== Selected extract ==
A Maryland appeals court has issued what civil liberties groups called the first appellate opinion in the country stating that police must obtain a warrant before using covert cellphone-tracking devices, rebuking Baltimore police and prosecutors for “misleading” judges for years about secret and “unconstitutionally intrusive conduct.”
Maryland’s intermediate Court of Special Appeals issued the strongly worded opinion late Wednesday following a March 3 order that Baltimore police could not use evidence collected by a cell-site simulator device against defendant Kerron Andrews, charged with attempted murder in 2014.
Such devices, known by commercial names such as StingRay, Triggerfish and Hailstorm, imitate a cellular tower to have phones in an area connect to it. That enables real-time tracking of phones. The briefcase-size devices can be transported in vehicles and collect data from any bystanders’ phones in range.
“We conclude that people have a reasonable expectation that their cell phones will not be used as real-time tracking devices by law enforcement, and . . . that people have an objectively reasonable expectation of privacy in real-time cellphone location information,” Judge Andrea M. Leahy wrote for a three-member panel that included judges Dan Friedman and Raymond G. Thieme Jr.
The court admonished Baltimore police and prosecutors for using the technology and signing an agreement with the FBI and device manufacturers to never disclose its existence to the public, courts or defense counsel. Other law enforcement agencies across the country have entered into the same secrecy deals, according to information gleaned through litigation or public-records requests.

== Work to complete ==
Write what comes next in the news report on the Maryland court's ruling about police cellphone-tracking devices, picking up after its last sentence. The dataset entries aren't needed for this.

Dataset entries

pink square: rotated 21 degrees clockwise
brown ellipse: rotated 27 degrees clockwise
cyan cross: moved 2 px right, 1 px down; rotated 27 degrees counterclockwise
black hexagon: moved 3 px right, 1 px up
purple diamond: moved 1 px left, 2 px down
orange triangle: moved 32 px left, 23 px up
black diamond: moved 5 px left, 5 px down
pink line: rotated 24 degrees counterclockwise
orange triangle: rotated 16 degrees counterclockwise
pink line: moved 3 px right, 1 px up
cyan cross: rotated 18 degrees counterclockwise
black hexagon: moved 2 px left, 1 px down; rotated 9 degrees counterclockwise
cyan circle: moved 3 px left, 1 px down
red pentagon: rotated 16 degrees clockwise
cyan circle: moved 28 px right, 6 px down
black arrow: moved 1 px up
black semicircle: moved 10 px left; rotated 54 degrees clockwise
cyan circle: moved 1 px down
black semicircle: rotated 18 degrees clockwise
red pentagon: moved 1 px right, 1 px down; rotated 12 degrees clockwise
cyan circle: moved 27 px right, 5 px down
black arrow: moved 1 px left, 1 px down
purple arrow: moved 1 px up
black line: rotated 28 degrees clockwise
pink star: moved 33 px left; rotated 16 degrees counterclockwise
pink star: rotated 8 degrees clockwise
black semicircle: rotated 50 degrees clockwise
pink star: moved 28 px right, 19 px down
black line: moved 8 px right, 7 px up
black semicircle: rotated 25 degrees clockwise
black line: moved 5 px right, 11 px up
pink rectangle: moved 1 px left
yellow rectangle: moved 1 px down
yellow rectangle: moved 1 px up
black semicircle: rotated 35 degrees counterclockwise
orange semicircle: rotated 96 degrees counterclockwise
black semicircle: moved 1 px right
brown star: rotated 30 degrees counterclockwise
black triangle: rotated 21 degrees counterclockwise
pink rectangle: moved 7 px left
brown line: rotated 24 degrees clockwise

== Response area ==
In the Andrews case, police hid their use of a Harris Corp. Hailstorm device by obtaining approval from a judge for a “pen register/trap & trace” order, a technique used to collect all numbers dialed to or from a particular phone line, the opinion stated. However, such orders traditionally have gone to phone companies, do not obtain a target phone’s real-time location and require presenting a lower standard of proof to a judge than would a search-warrant request.
The FBI nondisclosure agreement “obstructs” the court “from exercising its fundamental duties under the Constitution,” Leahy wrote, to protect Americans against illegal searches under the Fourth Amendment.
“We perceive the State’s actions in this case to protect the Hailstorm technology, driven by a nondisclosure agreement to which it bound itself, as . . . inimical to the constitutional principles we revere,” the court wrote.
In a statement, David Nitkin, a spokesman for Maryland Attorney General Brian E. Frosh (D), said, “We are reviewing the written ruling and evaluating next steps.”
The Baltimore Police Department did not respond to requests for comment.
The ruling by Maryland’s second-highest court covers scores of pending cases throughout the state, although the court left open whether its reasoning would apply retroactively and allow post-conviction appeals in closed cases.
Baltimore police testified in the case to using the technology 4,300 times since 2007. State and Anne Arundel and Baltimore county police have also confirmed use of the technology.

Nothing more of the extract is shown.